Seymour and his wife, Sandra, moved from the Olympic Peninsula to Prineville in January of 1992. He worked as a hydrologist for the Ochoco National Forest until retiring in January 2010.

As a hydrologist, he maintained water quality for various activities and was responsible for water rights.

"We keep the mud out of the creeks when we were logging timber and maintaining water temperature," he explained.

HOLLY SCHOLZ/CENTRAL OREGONIAN
 - Jim Seymour checks the snow level in his back yard. Seymour believes the Weather Bureau, now named the National Weather Service, has been keeping weather records for Prineville since the 1880s.

For many years, the folks at the local Forest Service had been in charge of collecting the data for the National Weather Service in Pendleton, which is part of the National Oceanic and Atmospheric Administration.

But in July 2017, the main data collector retired, some funding stopped, and Prineville no longer had a local weather reporter.

In the fall of 2017, Seymour saw a notice in the Central Oregonian that the National Weather Service and National Oceanic and Atmospheric Administration needed a Prineville weather recorder.

NOAA is an American scientific agency within the United States Department of Commerce that focuses on the conditions of the oceans, major waterways and the atmosphere.

He called them up.

The National Weather Service hired Seymour for the volunteer job and installed a temperature sensor and precipitation gauge in his yard on the west side of his Southeast Second Street home.

His first reading was Oct. 31, 2017.

Each morning, just before 8, he uses a special measuring stick to check the precipitation level inside the precip gauge, which looks like an old artillery shell.

When it snows, he has to melt the snow in order to determine the amount of moisture in the snow.

"Unless you've had snow that's already melted or you've had rain mixed with snow, you'll usually figure that the snow for that day is about 10 times more than what you would get for the precip," he explained, admitting that it's not really very high-tech.

Lately, he's also had to measure snow depth.

Using a measuring stick, he takes measurements in several areas and averages the snow depth, recording snow accumulation.
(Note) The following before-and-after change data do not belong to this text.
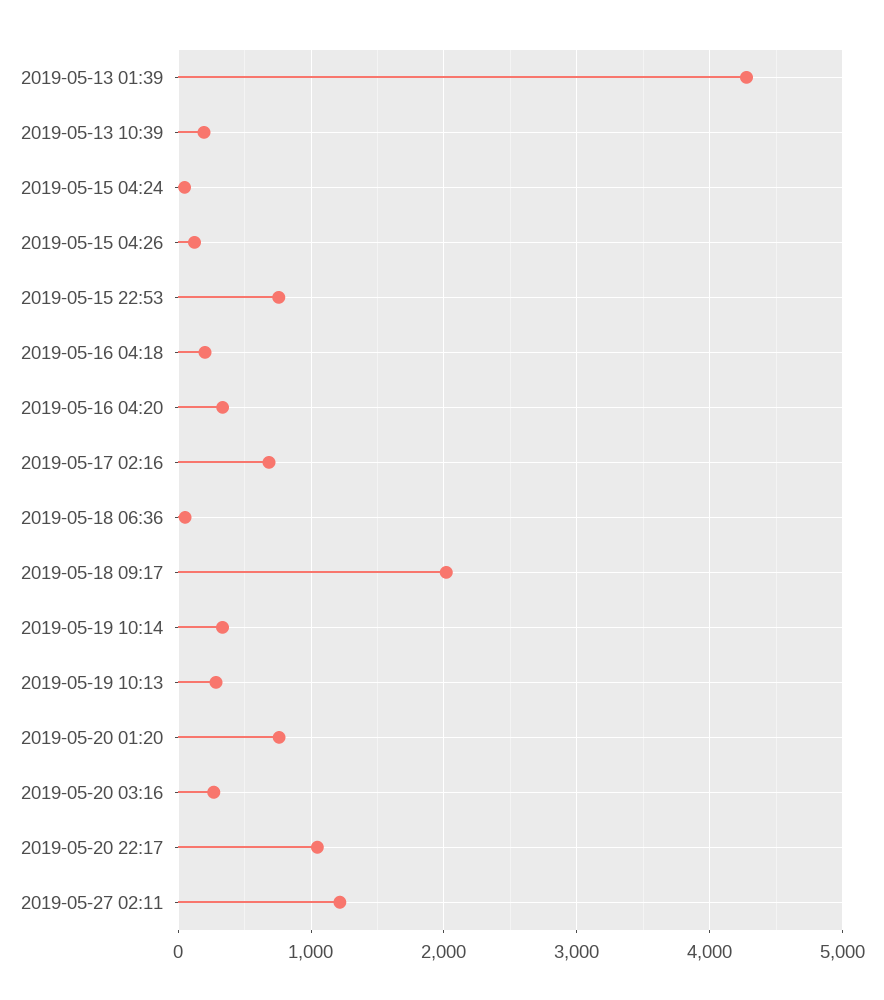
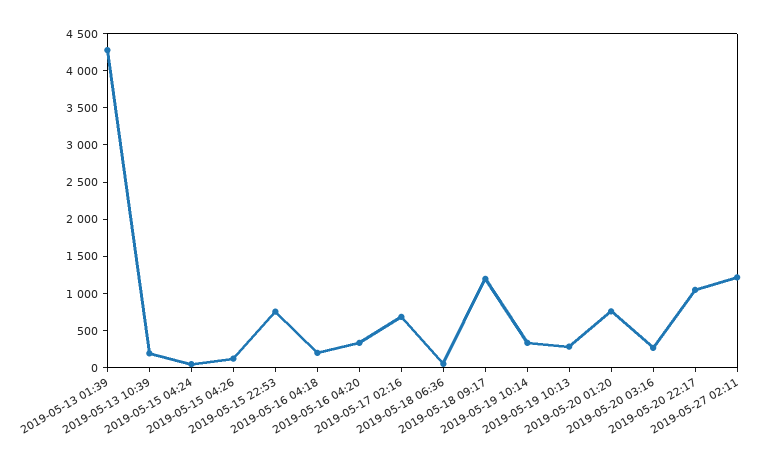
  {
    "2019-05-13 01:39": 4300,
    "2019-05-13 10:39": 200,
    "2019-05-15 04:24": 0,
    "2019-05-15 04:26": 100,
    "2019-05-15 22:53": 800,
    "2019-05-16 04:18": 200,
    "2019-05-16 04:20": 300,
    "2019-05-17 02:16": 700,
    "2019-05-18 06:36": 100,
-   "2019-05-18 09:17": 2000,
+   "2019-05-18 09:17": 1250,
    "2019-05-19 10:14": 300,
    "2019-05-19 10:13": 300,
    "2019-05-20 01:20": 800,
    "2019-05-20 03:16": 300,
    "2019-05-20 22:17": 1000,
    "2019-05-27 02:11": 1200
  }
When snow is forecast, he sets out a snow board, which is basically a white board. He then measures the daily snow accumulation, clearing the snow board after each measurement.


HOLLY SCHOLZ/
CENTRAL OREGONIAN
 - The National Weather Service installed this temperature sensor in Jim Seymour's yard. It records the current temperature as well as the maximum and minimum temperatures in a 24-hour period. Next is the temperature sensor. It detects the current temperature and stores the minimum and maximum temperatures in a 24-hour period. The sensor is wired to a digital device inside the house. Each morning, Seymour records the minimum and maximum temperatures.

Finally, he observes the current weather, noting any clouds, fog, hail, wind or other occurrences. He also reports the visibility if there's fog, using landmarks to determine the distance.

At the end of each month, he verifies the observations.

Occasionally, his wife will collect the data if he's unable to, or if they are out of town, they have two neighbors who have learned process.

"The most technical thing somebody really has to do is reading the dip stick and getting into the computer to the website," Seymour laughs. "Most of us have laptops anymore — even us old people."

So when you see last week's temperatures and precipitation levels on page 3 of the Central Oregonian or check AccuWeather or NOAA's websites, you can thank Prineville's own volunteer weatherman.

"I always liked weather, and it sounded like something good to do. It gave me a reason to get up in the morning," Seymour chuckles.